Après cet première œuvre marquantes, qui fut d'ailleurs longtemps considéré comme perdu et finalement retrouvé à la fin des 70's, Walsh allait changer de genre en s'essayant avec succès a l'aventure ou au western (Le Voleur de Bagdad, La Piste des Géants) avant de revenir au film de gangsters a la fin des 40's avec le sublime Les Fantastiques Années Vingt qui fut en même temps un ultime soubresaut d'un genre qui connu un énorme succès au tout début des 30's (Scarface de Hawks, L'Enemi Publique de William Wellman, Le Petit César de Mervyn LeRoy) et une réflexion mélancolique et réaliste sur un personnage central de l'histoire du cinéma US. Walsh retrouvera le gangster dans l'excellent La Grande Évasion, a la base prévue pour John Houston qui en écrivit le scénario, qui définissait son héros (Humphrey Bogart) comme être dépassé par son époque et donc condamné a un destin tragique un et dans cet énorme coup de boulle qu'est L'Enfer est a lui.

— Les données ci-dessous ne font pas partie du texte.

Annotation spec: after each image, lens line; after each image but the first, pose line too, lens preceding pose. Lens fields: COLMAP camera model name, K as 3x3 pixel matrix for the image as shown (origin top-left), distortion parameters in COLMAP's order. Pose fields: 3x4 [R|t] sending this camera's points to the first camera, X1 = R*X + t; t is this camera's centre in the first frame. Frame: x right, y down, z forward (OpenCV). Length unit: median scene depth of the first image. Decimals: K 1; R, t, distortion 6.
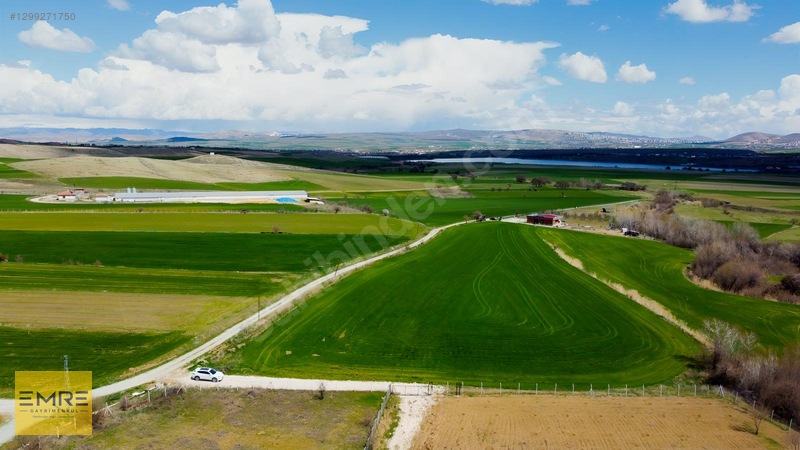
lens RADIAL K [[601.2, 0, 396.5], [0, 601.2, 265.8], [0, 0, 1]] dist [-0.005376, -0.005269]
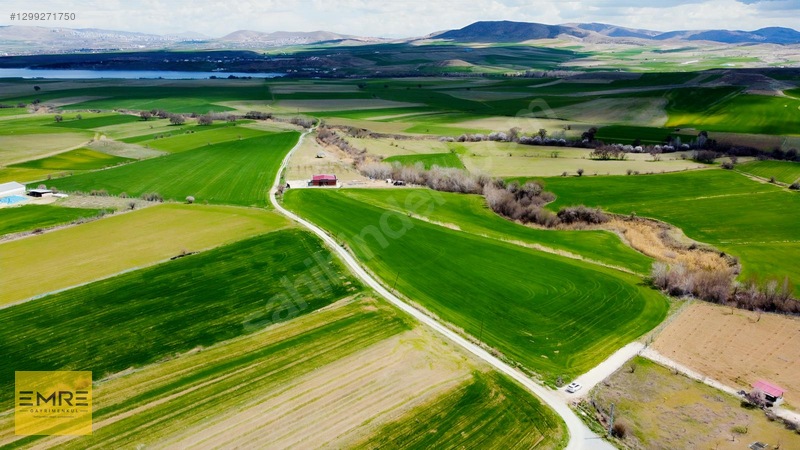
lens RADIAL K [[608.1, 0, 399.4], [0, 608.1, 224.8], [0, 0, 1]] dist [-0.000646, -0.006849]
pose [[0.711297, -0.214063, 0.669503, -0.907832], [0.149177, 0.976773, 0.153819, -0.304895], [-0.686879, -0.009537, 0.726709, 0.096705]]
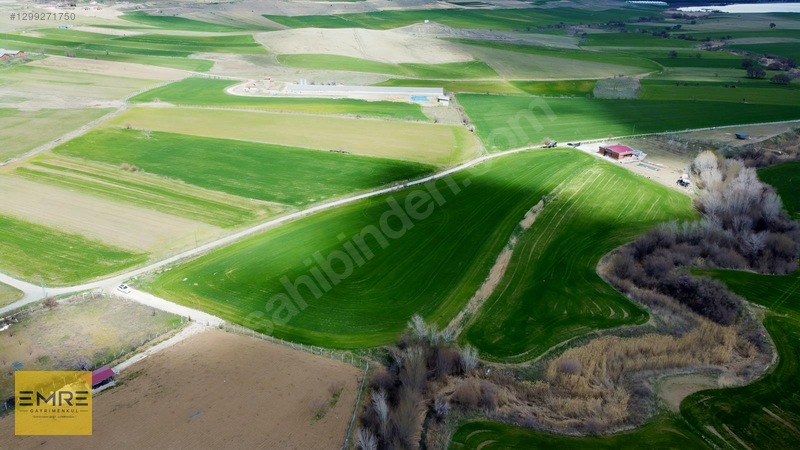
lens RADIAL K [[608.1, 0, 399.4], [0, 608.1, 224.8], [0, 0, 1]] dist [-0.000646, -0.006849]
pose [[0.900384, 0.165775, -0.402277, 0.697791], [-0.085043, 0.973791, 0.210945, -0.285327], [0.426703, -0.155721, 0.890885, -0.185395]]
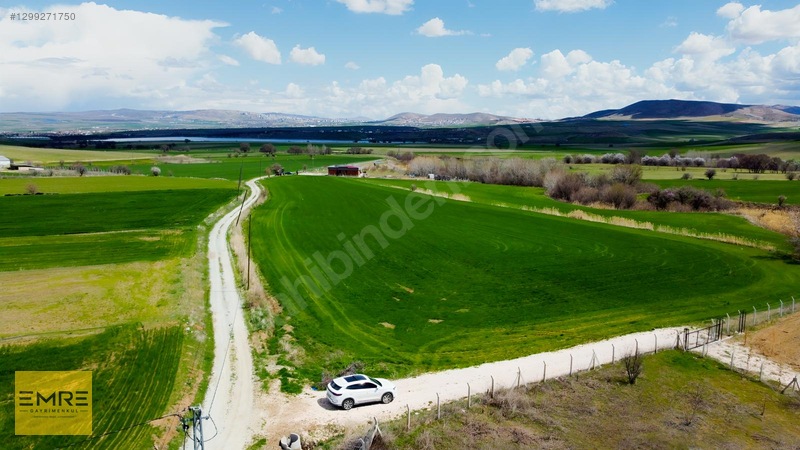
lens RADIAL K [[608.1, 0, 399.4], [0, 608.1, 224.8], [0, 0, 1]] dist [-0.000646, -0.006849]
pose [[0.866742, -0.087486, 0.491025, -0.276754], [0.106036, 0.994312, -0.010013, 0.042150], [-0.487356, 0.060745, 0.871088, 0.347437]]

*la compagnie de D. W. Griffith dont Raoul Walsh fut un des assistants, il joue également John Wilkes Booth, l'assassin d'Abraham Lincoln dans Naissance d'une Nation.

- Livres consultés: Un demi siècle a Hollywood de Raoul Walsh, Raoul Walsh ou la saga du continent perdu de Michael Henry Wilson et Le Crime a l'écran: une histoire de l'Amérique de Michel Ciment.